اصول و روش ترجمه  Mildred L. Larson

Chapter 8

Discovering Meaning by Grouping and Contrast

 

  The meaning of a lexical item can only be discovered by studying that particular item in contrast to other items which are closely related. 

Part- whole relations

  One way in which languages group words is by the relationship known as part- whole. For example, in English, chin cheek, forehead, nose, and ear are part of the body.

Contrastive pairs

  There are pairs of words in all languages which differ from one another only by a single component of meaning. For example, show and see contrast only in that show has the additional meaning of cause to.

 

   There would be no advantage to comparing the word leg with the word house. They do not make a pair for comparison because they do not have anything in common. 

Contrastive features

   In order to study meaning, it is necessary to have words in sets which share some features of meaning and have some contrastive features as well.

 

 

   The meaning components of words may be isolated by looking at lexical matrices.
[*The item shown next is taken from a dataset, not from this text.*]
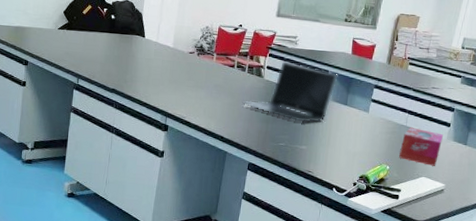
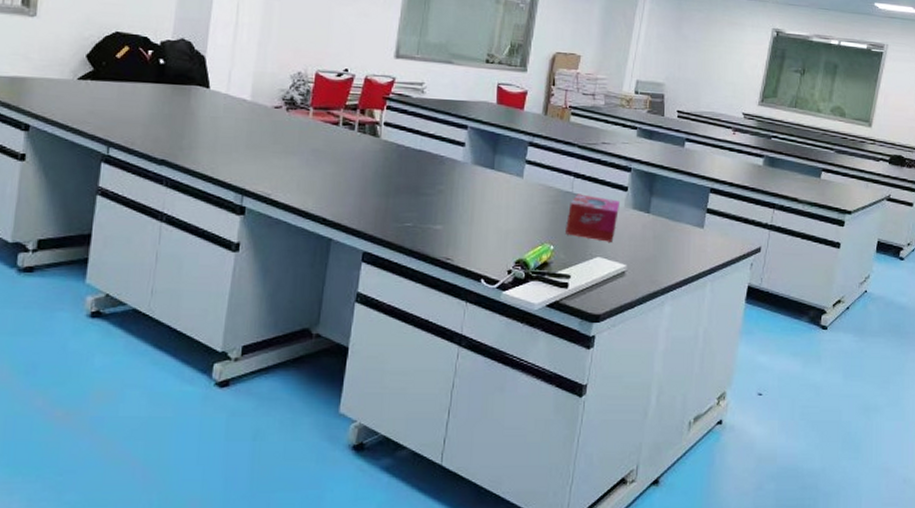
laptop computer: present [243,60,338,123] -> none [352,114,481,194]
This is called componential analysis. This kind of analysis points to the fact that each word is a bundle of meaning components.

 

   In order to study words through componential analysis, they should be related in some way. There would be no point in comparing words if there were not some shared components.

 

   The English words man, woman, boy and girl are human beings. They have a generic component which they share as the central component, HUMAN BEING. 

Contrastive components

    In addition to the central component, each of words “man, woman, girl and boy has contrastive components which distinguish it from all other words of the set.

 

 

   In addition to the central component and the contrastive components, there are often incidental components. Their presence or absence is incidental for the contrast needed to differentiate a certain set of terms.